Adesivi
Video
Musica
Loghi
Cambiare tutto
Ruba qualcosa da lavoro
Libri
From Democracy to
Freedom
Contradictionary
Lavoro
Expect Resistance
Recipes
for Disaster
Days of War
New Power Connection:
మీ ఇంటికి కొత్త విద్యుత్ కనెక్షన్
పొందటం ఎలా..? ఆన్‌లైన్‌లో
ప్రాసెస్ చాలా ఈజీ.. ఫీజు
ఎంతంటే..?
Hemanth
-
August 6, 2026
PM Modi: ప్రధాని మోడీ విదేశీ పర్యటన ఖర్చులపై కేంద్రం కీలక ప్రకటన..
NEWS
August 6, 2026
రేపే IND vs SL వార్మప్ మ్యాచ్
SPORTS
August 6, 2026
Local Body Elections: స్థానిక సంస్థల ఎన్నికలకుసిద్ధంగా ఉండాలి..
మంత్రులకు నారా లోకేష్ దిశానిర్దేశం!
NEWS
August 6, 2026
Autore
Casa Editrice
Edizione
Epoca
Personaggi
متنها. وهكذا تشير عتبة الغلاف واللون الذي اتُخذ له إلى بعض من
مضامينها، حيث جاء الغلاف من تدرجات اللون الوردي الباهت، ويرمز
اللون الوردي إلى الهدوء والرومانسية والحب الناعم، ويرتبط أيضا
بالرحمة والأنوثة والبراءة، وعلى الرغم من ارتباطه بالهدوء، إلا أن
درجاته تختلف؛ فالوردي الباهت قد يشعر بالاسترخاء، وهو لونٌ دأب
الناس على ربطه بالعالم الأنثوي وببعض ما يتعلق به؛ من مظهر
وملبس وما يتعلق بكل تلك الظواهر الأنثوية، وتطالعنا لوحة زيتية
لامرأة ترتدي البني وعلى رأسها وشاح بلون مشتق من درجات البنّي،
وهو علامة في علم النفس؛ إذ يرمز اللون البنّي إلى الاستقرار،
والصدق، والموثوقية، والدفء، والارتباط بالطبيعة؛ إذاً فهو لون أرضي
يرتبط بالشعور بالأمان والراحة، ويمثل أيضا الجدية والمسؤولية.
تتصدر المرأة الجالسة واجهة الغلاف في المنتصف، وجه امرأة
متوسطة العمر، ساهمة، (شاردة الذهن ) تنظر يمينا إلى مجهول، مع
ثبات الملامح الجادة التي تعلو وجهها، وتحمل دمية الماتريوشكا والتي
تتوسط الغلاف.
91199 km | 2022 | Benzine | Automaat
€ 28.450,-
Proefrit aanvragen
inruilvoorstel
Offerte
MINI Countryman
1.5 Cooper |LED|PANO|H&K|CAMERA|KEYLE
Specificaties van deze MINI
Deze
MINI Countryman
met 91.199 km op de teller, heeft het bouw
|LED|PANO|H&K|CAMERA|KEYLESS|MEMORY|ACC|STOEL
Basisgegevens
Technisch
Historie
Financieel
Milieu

* * *

Your task is to return all of the material exactly.

Adesivi
Video
Musica
Loghi
Cambiare tutto
Ruba qualcosa da lavoro
Libri
From Democracy to
Freedom
Contradictionary
Lavoro
Expect Resistance
Recipes
for Disaster
Days of War
New Power Connection:
మీ ఇంటికి కొత్త విద్యుత్ కనెక్షన్
పొందటం ఎలా..? ఆన్‌లైన్‌లో
ప్రాసెస్ చాలా ఈజీ.. ఫీజు
ఎంతంటే..?
Hemanth
-
August 6, 2026
PM Modi: ప్రధాని మోడీ విదేశీ పర్యటన ఖర్చులపై కేంద్రం కీలక ప్రకటన..
NEWS
August 6, 2026
రేపే IND vs SL వార్మప్ మ్యాచ్
SPORTS
August 6, 2026
Local Body Elections: స్థానిక సంస్థల ఎన్నికలకుసిద్ధంగా ఉండాలి..
మంత్రులకు నారా లోకేష్ దిశానిర్దేశం!
NEWS
August 6, 2026
Autore
Casa Editrice
Edizione
Epoca
Personaggi
متنها. وهكذا تشير عتبة الغلاف واللون الذي اتُخذ له إلى بعض من
مضامينها، حيث جاء الغلاف من تدرجات اللون الوردي الباهت، ويرمز
اللون الوردي إلى الهدوء والرومانسية والحب الناعم، ويرتبط أيضا
بالرحمة والأنوثة والبراءة، وعلى الرغم من ارتباطه بالهدوء، إلا أن
درجاته تختلف؛ فالوردي الباهت قد يشعر بالاسترخاء، وهو لونٌ دأب
الناس على ربطه بالعالم الأنثوي وببعض ما يتعلق به؛ من مظهر
وملبس وما يتعلق بكل تلك الظواهر الأنثوية، وتطالعنا لوحة زيتية
لامرأة ترتدي البني وعلى رأسها وشاح بلون مشتق من درجات البنّي،
وهو علامة في علم النفس؛ إذ يرمز اللون البنّي إلى الاستقرار،
والصدق، والموثوقية، والدفء، والارتباط بالطبيعة؛ إذاً فهو لون أرضي
يرتبط بالشعور بالأمان والراحة، ويمثل أيضا الجدية والمسؤولية.
تتصدر المرأة الجالسة واجهة الغلاف في المنتصف، وجه امرأة
متوسطة العمر، ساهمة، (شاردة الذهن ) تنظر يمينا إلى مجهول، مع
ثبات الملامح الجادة التي تعلو وجهها، وتحمل دمية الماتريوشكا والتي
تتوسط الغلاف.
91199 km | 2022 | Benzine | Automaat
€ 28.450,-
Proefrit aanvragen
inruilvoorstel
Offerte
MINI Countryman
1.5 Cooper |LED|PANO|H&K|CAMERA|KEYLE
Specificaties van deze MINI
Deze
MINI Countryman
met 91.199 km op de teller, heeft het bouw
|LED|PANO|H&K|CAMERA|KEYLESS|MEMORY|ACC|STOEL
Basisgegevens
Technisch
Historie
Financieel
Milieu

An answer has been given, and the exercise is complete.